What the task requires
Work through the records that follow and return each line containing the word "changes".

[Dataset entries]

----

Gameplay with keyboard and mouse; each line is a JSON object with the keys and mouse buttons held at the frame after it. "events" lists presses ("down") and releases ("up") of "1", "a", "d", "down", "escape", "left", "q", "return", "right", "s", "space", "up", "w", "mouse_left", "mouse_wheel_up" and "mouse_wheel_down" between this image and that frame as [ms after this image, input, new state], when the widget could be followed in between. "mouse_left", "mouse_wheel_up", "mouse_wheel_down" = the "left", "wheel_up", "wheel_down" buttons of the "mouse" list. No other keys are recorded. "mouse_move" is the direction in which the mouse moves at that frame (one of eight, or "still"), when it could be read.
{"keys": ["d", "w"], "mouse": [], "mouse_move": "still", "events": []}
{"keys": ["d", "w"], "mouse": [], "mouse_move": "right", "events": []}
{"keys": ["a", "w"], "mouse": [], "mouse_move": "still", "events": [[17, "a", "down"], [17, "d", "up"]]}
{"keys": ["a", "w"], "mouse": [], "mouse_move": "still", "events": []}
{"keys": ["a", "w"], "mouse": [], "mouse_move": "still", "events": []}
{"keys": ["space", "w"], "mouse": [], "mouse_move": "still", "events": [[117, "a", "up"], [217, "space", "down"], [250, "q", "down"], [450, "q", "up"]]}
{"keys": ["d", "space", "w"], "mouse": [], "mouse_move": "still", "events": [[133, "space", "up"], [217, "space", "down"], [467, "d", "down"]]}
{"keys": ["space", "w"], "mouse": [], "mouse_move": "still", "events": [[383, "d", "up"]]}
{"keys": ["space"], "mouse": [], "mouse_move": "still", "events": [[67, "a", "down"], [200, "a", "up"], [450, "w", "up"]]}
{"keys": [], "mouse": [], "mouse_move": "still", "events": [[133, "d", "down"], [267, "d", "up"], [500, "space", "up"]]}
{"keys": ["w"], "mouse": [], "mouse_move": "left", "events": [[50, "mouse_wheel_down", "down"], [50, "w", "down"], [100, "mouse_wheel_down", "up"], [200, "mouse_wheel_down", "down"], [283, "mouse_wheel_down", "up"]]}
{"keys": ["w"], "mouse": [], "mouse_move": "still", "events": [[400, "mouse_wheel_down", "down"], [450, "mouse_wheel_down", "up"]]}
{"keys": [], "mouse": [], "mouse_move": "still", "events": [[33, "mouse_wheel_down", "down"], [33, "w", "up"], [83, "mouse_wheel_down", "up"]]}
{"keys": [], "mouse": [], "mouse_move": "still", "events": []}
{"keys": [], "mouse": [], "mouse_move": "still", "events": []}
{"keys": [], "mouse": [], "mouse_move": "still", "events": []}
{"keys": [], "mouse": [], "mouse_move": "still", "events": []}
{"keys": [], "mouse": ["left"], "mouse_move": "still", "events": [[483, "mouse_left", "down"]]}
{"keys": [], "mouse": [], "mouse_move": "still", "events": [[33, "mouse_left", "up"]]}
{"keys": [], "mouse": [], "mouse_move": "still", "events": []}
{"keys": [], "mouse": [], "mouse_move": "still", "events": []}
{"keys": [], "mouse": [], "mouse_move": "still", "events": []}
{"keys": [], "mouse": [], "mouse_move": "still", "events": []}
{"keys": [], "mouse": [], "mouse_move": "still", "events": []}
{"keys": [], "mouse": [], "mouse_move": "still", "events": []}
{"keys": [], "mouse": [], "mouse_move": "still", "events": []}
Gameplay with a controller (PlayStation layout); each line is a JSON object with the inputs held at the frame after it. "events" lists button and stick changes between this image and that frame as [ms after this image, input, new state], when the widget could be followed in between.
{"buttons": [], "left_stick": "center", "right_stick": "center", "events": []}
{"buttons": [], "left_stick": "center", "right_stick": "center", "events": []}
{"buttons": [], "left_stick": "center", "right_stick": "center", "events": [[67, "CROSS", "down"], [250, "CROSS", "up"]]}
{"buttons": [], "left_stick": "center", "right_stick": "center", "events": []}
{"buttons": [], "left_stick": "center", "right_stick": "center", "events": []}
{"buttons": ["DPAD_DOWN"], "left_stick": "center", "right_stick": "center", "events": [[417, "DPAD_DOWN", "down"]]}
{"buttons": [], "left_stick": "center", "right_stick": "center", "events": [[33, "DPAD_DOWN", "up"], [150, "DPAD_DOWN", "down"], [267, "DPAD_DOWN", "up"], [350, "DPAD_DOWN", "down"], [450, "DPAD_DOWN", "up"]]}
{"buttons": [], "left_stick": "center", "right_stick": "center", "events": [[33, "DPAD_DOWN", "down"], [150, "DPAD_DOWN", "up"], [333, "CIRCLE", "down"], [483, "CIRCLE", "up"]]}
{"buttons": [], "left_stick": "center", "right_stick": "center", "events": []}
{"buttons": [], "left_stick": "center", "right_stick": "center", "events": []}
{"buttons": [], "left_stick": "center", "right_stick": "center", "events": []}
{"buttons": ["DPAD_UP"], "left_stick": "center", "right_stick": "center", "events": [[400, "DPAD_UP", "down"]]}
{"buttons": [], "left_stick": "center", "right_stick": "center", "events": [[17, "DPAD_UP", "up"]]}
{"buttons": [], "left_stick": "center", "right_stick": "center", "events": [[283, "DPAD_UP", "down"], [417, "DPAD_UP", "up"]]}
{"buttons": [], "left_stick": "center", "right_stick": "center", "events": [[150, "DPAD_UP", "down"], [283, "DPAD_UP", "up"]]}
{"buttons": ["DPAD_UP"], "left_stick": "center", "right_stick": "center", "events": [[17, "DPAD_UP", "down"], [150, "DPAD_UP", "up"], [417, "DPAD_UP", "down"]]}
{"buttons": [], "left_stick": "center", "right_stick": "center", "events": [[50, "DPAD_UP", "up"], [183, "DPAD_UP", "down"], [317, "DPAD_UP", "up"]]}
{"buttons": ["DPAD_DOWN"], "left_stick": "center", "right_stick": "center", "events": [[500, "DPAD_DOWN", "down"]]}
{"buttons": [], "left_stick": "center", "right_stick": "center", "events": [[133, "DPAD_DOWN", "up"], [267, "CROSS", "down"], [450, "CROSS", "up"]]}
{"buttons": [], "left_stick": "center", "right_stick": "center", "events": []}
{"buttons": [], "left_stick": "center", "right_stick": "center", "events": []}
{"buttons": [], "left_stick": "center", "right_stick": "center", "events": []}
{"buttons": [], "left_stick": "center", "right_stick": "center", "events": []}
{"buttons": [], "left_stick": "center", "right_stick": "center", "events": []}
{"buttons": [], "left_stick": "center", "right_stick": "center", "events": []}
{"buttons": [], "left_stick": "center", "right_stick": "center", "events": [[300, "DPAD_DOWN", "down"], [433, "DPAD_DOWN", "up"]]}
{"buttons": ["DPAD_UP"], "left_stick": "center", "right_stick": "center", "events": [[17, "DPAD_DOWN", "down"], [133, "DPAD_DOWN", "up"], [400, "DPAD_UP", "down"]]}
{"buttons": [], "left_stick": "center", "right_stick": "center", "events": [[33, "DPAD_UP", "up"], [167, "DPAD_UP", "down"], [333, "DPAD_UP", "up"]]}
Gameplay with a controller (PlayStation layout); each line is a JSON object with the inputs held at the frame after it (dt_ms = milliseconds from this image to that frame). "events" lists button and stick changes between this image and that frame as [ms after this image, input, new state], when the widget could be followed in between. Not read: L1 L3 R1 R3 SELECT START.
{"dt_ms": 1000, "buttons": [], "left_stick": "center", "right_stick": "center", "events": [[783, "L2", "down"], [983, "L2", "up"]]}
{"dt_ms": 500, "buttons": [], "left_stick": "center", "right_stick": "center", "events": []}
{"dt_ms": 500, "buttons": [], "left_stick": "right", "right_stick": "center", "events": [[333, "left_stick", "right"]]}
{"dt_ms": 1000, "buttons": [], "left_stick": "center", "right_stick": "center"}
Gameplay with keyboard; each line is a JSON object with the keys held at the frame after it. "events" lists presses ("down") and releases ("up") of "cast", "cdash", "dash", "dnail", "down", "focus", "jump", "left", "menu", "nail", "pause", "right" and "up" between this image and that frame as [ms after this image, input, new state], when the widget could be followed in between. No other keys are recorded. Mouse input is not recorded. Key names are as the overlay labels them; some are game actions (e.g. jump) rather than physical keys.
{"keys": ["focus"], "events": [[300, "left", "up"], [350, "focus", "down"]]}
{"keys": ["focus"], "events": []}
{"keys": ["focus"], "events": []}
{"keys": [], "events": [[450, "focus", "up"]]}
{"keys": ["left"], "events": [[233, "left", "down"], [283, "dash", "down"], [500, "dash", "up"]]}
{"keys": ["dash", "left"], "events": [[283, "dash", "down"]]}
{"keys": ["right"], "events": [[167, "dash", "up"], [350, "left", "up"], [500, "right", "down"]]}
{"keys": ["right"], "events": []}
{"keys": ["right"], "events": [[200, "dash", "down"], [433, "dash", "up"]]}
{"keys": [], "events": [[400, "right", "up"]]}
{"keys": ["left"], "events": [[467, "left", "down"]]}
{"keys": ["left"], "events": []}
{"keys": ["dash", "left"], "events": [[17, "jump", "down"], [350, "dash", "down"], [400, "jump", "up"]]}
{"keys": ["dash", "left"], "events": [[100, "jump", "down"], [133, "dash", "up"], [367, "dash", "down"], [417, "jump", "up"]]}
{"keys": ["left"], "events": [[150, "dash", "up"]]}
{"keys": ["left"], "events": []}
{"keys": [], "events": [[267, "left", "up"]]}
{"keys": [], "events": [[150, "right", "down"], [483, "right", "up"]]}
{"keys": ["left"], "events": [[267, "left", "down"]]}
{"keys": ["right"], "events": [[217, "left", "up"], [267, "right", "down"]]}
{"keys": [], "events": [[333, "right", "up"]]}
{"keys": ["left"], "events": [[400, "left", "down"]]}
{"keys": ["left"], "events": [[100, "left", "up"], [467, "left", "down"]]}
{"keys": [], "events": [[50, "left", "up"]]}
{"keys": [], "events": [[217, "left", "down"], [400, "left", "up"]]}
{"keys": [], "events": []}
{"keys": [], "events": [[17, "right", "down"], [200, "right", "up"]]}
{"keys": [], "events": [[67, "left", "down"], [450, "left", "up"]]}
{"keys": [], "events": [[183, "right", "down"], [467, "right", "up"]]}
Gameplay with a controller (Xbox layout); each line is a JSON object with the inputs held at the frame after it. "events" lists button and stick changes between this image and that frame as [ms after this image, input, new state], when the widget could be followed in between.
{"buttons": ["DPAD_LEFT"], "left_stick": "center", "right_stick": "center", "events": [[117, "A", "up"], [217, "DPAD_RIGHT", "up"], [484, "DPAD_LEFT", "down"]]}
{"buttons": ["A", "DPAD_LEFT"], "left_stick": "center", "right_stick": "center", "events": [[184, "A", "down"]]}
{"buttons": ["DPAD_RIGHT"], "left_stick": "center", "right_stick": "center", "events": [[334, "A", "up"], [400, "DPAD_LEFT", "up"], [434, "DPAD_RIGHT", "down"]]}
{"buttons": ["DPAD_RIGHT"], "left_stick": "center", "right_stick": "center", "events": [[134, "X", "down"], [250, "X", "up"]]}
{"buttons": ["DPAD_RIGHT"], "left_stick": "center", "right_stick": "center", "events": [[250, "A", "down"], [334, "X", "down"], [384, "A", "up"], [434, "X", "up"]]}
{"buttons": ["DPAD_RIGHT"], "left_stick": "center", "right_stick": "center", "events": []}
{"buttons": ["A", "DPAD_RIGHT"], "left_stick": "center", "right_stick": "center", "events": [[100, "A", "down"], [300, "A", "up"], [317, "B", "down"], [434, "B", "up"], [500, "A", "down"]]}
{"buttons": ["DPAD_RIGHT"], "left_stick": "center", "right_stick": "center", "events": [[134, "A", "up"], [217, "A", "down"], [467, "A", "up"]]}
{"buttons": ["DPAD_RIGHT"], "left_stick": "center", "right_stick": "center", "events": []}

----

Answer section
Gameplay with a controller (PlayStation layout); each line is a JSON object with the inputs held at the frame after it. "events" lists button and stick changes between this image and that frame as [ms after this image, input, new state], when the widget could be followed in between.
Gameplay with a controller (PlayStation layout); each line is a JSON object with the inputs held at the frame after it (dt_ms = milliseconds from this image to that frame). "events" lists button and stick changes between this image and that frame as [ms after this image, input, new state], when the widget could be followed in between. Not read: L1 L3 R1 R3 SELECT START.
Gameplay with a controller (Xbox layout); each line is a JSON object with the inputs held at the frame after it. "events" lists button and stick changes between this image and that frame as [ms after this image, input, new state], when the widget could be followed in between.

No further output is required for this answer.